- Film poster
- Directed by: Michael Winterbottom
- Written by: Michael Winterbottom
- Produced by: Melissa Parmenter Josh Hyams
- Starring: Steve Coogan Rob Brydon Rosie Fellner Claire Keelan Marta Barrio Timothy Leach Ronni Ancona Rebecca Johnson
- Cinematography: James Clarke
- Edited by: Mags Arnold Robbie Gibbon Paul Monaghan Marc Richardson
- Production companies: BBC Films Revolution Films Baby Cow Productions Small Man
- Distributed by: Picturehouse Entertainment
- Release dates: 20 January 2014 (Sundance Film Festival); 15 August 2014 (United States);
- Running time: 115 minutes
- Country: United Kingdom
- Language: English
- Box office: $6 million

= The Trip to Italy =

2014 British film

The Trip to Italy is a 2014 British comedy film written and directed by Michael Winterbottom. It is the sequel of Winterbottom's TV series The Trip, and also stars Steve Coogan and Rob Brydon as fictionalized versions of themselves. The film had its world premiere at the 2014 Sundance Film Festival on 20 January 2014. Following the premiere, a second TV series, also titled The Trip to Italy, was broadcast on BBC Two. The movie is the edited version of the TV show.

==Premise==
Rob Brydon has been commissioned by a newspaper to go on a road trip through Italy from Piedmont to Capri, partly following in the footsteps of the Romantic poets.
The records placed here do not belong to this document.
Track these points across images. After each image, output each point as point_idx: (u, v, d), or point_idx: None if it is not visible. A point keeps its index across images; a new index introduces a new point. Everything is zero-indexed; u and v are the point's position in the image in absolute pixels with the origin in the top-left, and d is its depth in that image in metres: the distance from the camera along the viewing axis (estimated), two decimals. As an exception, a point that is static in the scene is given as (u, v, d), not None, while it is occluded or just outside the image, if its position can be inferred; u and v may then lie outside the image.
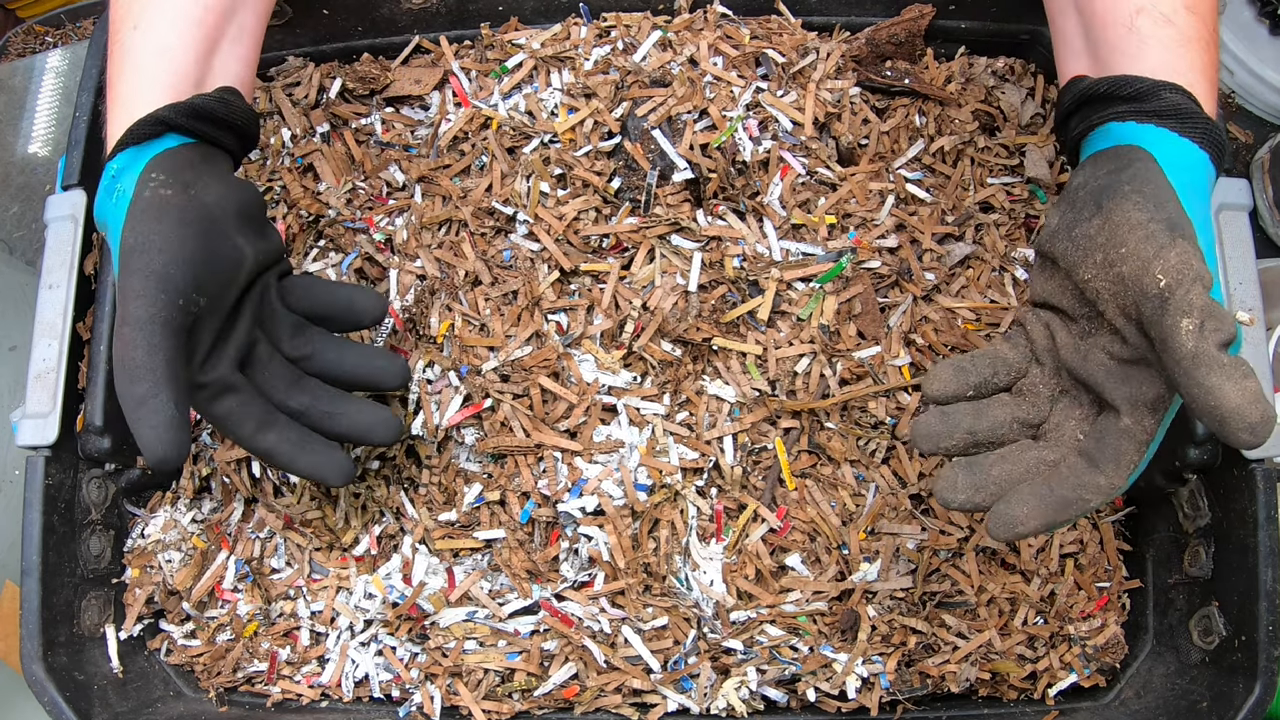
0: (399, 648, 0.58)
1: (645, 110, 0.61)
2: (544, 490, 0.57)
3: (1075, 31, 0.48)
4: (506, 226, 0.62)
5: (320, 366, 0.51)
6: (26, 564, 0.54)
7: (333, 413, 0.50)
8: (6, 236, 0.88)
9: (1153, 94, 0.42)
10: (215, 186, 0.45)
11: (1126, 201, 0.39)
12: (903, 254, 0.61)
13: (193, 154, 0.46)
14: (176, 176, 0.44)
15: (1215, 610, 0.55)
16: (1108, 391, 0.40)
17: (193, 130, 0.46)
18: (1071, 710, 0.59)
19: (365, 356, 0.52)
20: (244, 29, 0.49)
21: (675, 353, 0.59)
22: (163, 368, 0.41)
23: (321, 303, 0.51)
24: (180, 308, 0.42)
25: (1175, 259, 0.37)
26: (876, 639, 0.57)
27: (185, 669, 0.61)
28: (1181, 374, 0.35)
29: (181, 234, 0.43)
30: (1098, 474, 0.39)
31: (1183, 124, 0.41)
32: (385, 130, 0.65)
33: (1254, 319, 0.54)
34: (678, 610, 0.56)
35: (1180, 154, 0.41)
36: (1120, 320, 0.39)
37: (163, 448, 0.41)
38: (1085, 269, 0.40)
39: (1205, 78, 0.43)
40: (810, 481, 0.58)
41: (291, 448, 0.48)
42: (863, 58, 0.64)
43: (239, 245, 0.46)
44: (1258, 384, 0.34)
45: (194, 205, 0.44)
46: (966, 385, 0.44)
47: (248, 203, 0.47)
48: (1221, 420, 0.34)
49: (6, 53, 1.03)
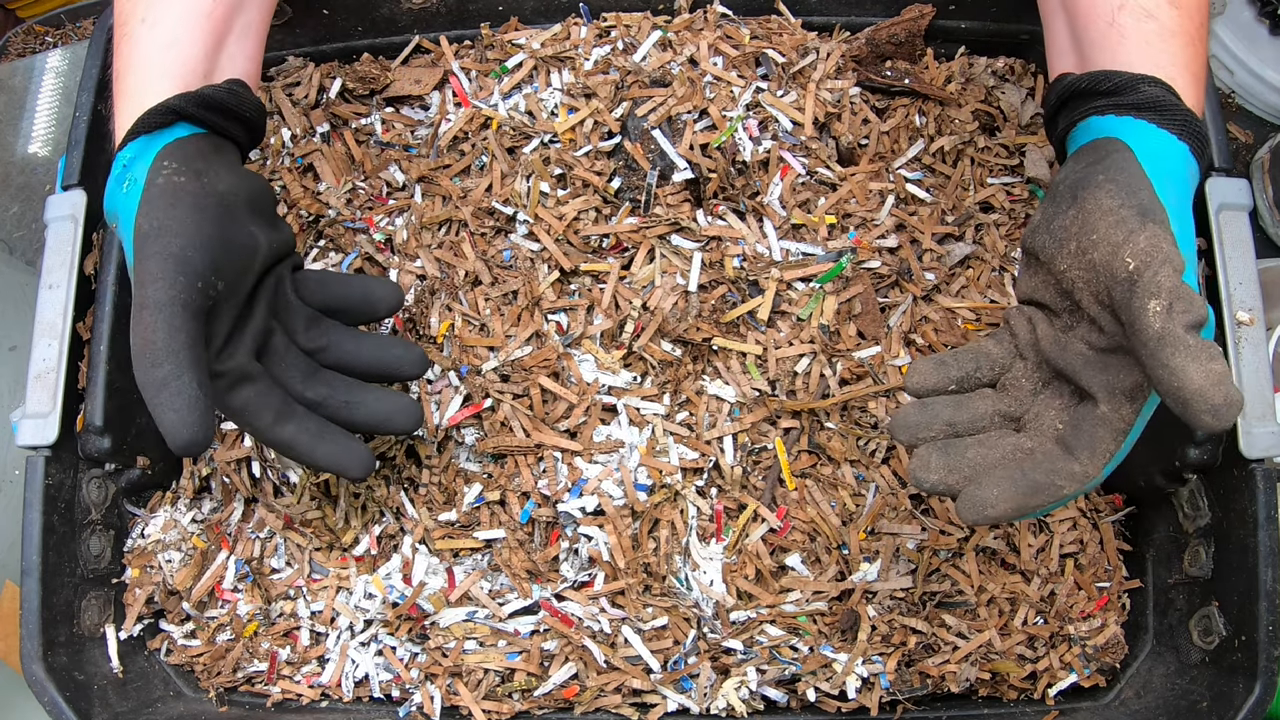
0: (399, 648, 0.58)
1: (645, 110, 0.61)
2: (544, 490, 0.57)
3: (1062, 31, 0.48)
4: (506, 226, 0.62)
5: (336, 358, 0.50)
6: (26, 564, 0.54)
7: (351, 402, 0.49)
8: (6, 236, 0.88)
9: (1131, 87, 0.42)
10: (227, 176, 0.45)
11: (1099, 190, 0.39)
12: (903, 254, 0.61)
13: (203, 144, 0.46)
14: (189, 165, 0.44)
15: (1215, 610, 0.55)
16: (1085, 380, 0.40)
17: (203, 120, 0.46)
18: (1071, 710, 0.59)
19: (382, 346, 0.51)
20: (249, 25, 0.50)
21: (675, 353, 0.59)
22: (184, 350, 0.40)
23: (336, 295, 0.51)
24: (199, 290, 0.42)
25: (1144, 242, 0.37)
26: (876, 639, 0.57)
27: (185, 669, 0.61)
28: (1148, 355, 0.35)
29: (198, 219, 0.43)
30: (1073, 461, 0.39)
31: (1161, 116, 0.41)
32: (385, 130, 0.65)
33: (1254, 319, 0.54)
34: (678, 610, 0.56)
35: (1157, 144, 0.40)
36: (1095, 308, 0.39)
37: (188, 431, 0.40)
38: (1061, 259, 0.40)
39: (1188, 71, 0.43)
40: (810, 481, 0.58)
41: (310, 438, 0.47)
42: (863, 58, 0.64)
43: (253, 233, 0.46)
44: (1224, 367, 0.34)
45: (208, 192, 0.44)
46: (948, 379, 0.44)
47: (259, 193, 0.47)
48: (1185, 402, 0.34)
49: (6, 53, 1.03)
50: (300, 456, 0.47)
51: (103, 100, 0.59)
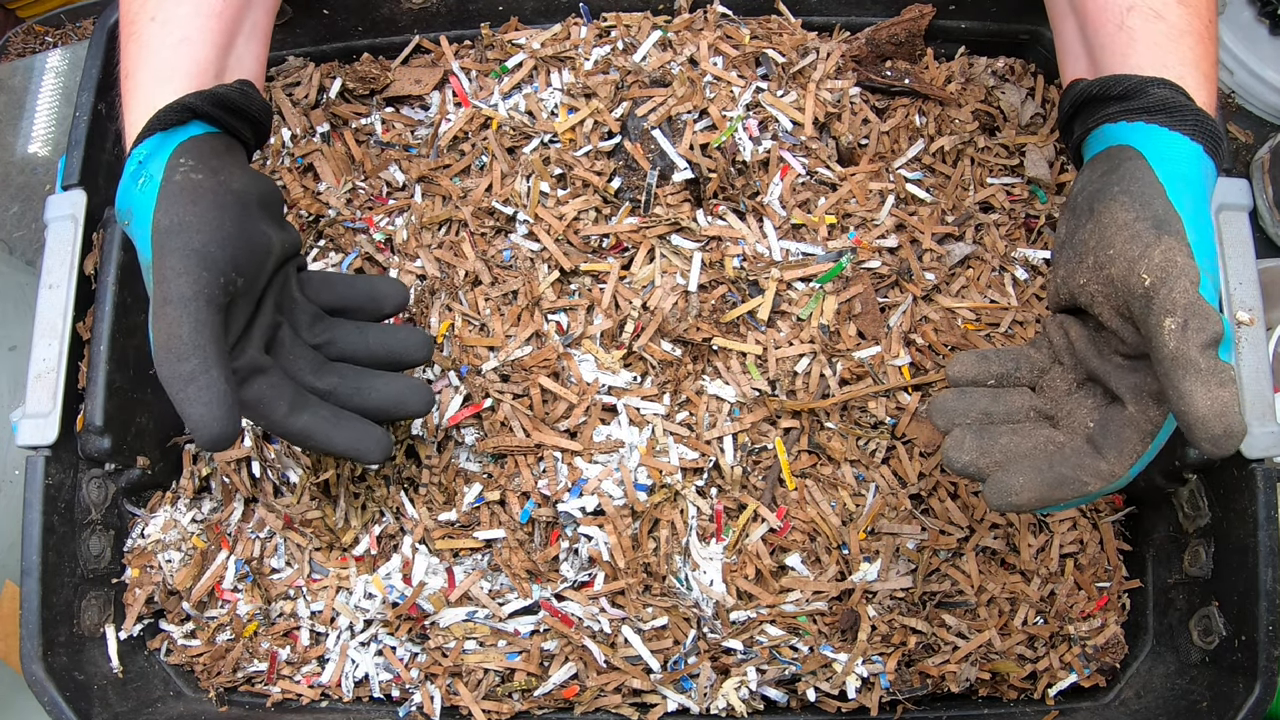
0: (399, 648, 0.58)
1: (645, 110, 0.61)
2: (544, 490, 0.57)
3: (1074, 35, 0.48)
4: (506, 226, 0.62)
5: (342, 350, 0.50)
6: (26, 564, 0.54)
7: (362, 388, 0.49)
8: (6, 236, 0.88)
9: (1141, 91, 0.42)
10: (241, 175, 0.46)
11: (1114, 203, 0.40)
12: (903, 254, 0.61)
13: (217, 143, 0.46)
14: (205, 162, 0.44)
15: (1215, 610, 0.55)
16: (1114, 382, 0.41)
17: (217, 119, 0.46)
18: (1071, 710, 0.59)
19: (386, 332, 0.51)
20: (256, 26, 0.50)
21: (675, 353, 0.59)
22: (209, 345, 0.41)
23: (340, 295, 0.51)
24: (221, 286, 0.42)
25: (1160, 257, 0.37)
26: (876, 639, 0.57)
27: (185, 669, 0.61)
28: (1163, 374, 0.36)
29: (218, 216, 0.43)
30: (1099, 459, 0.40)
31: (1172, 118, 0.41)
32: (385, 130, 0.65)
33: (1254, 319, 0.54)
34: (678, 610, 0.56)
35: (1170, 148, 0.41)
36: (1116, 322, 0.40)
37: (217, 425, 0.40)
38: (1080, 274, 0.41)
39: (1199, 70, 0.43)
40: (810, 481, 0.58)
41: (328, 426, 0.47)
42: (863, 58, 0.64)
43: (266, 232, 0.46)
44: (1231, 395, 0.35)
45: (226, 190, 0.44)
46: (988, 374, 0.45)
47: (270, 193, 0.47)
48: (1189, 427, 0.35)
49: (6, 53, 1.03)
50: (318, 444, 0.47)
51: (103, 100, 0.59)
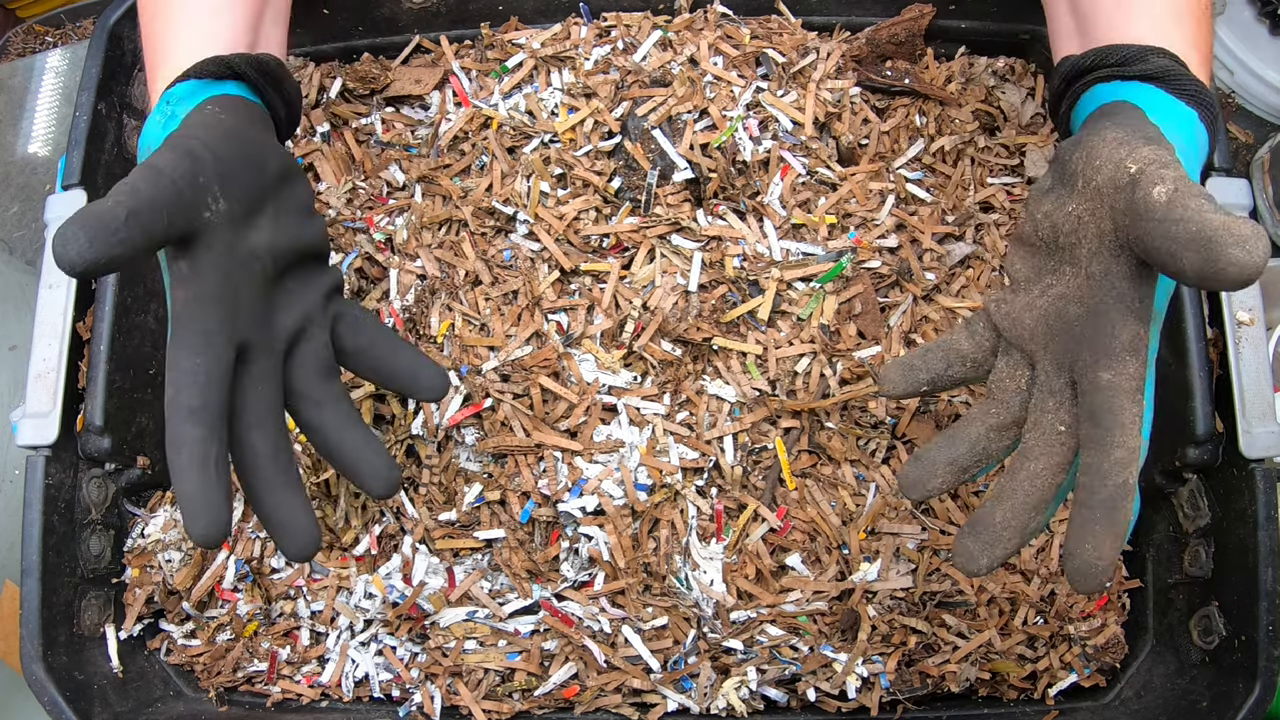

Steve Coogan joins him, and as they journey through the Italian countryside, they contemplate life, love, and their careers.

==Cast==
- Steve Coogan as Steve Coogan
- Rob Brydon as Rob Brydon
- Claire Keelan as Emma
- Rosie Fellner as Lucy
- Marta Barrio as Yolanda
- Timothy Leach as Joe
- Ronni Ancona as Donna

==Reception==
Review aggregator Rotten Tomatoes reports that 87% of 134 film critics have given the film a positive review, with a rating average of 7.30/10. The site's critical consensus reads, "While perhaps not quite as fresh as Coogan and Brydon's original voyage in The Trip, The Trip to Italy still proves a thoroughly agreeable sequel." Metacritic, which uses a weighted average, assigned the film a score of 75 out of 100, based on 36 critics, indicating "generally favorable" reviews.

Scott Foundas of Variety, said in his review that "Coogan, Brydon and Winterbottom journey to the Mediterranean in this warmly enjoyable continuation of their improvised cultural and culinary adventures." William Goss of Film.com gave the film a generally positive review, saying that it is "plenty enjoyable for fans of the first one and these two", while noting that "by the end, it also has the consistency of reheated comfort food." Amber Wilkinson of The Daily Telegraph gave the film a B, saying that "Their improvisation has been honed to the point where the jokes land solidly without losing naturalism and the pair of them are clearly enjoying la dolce vita".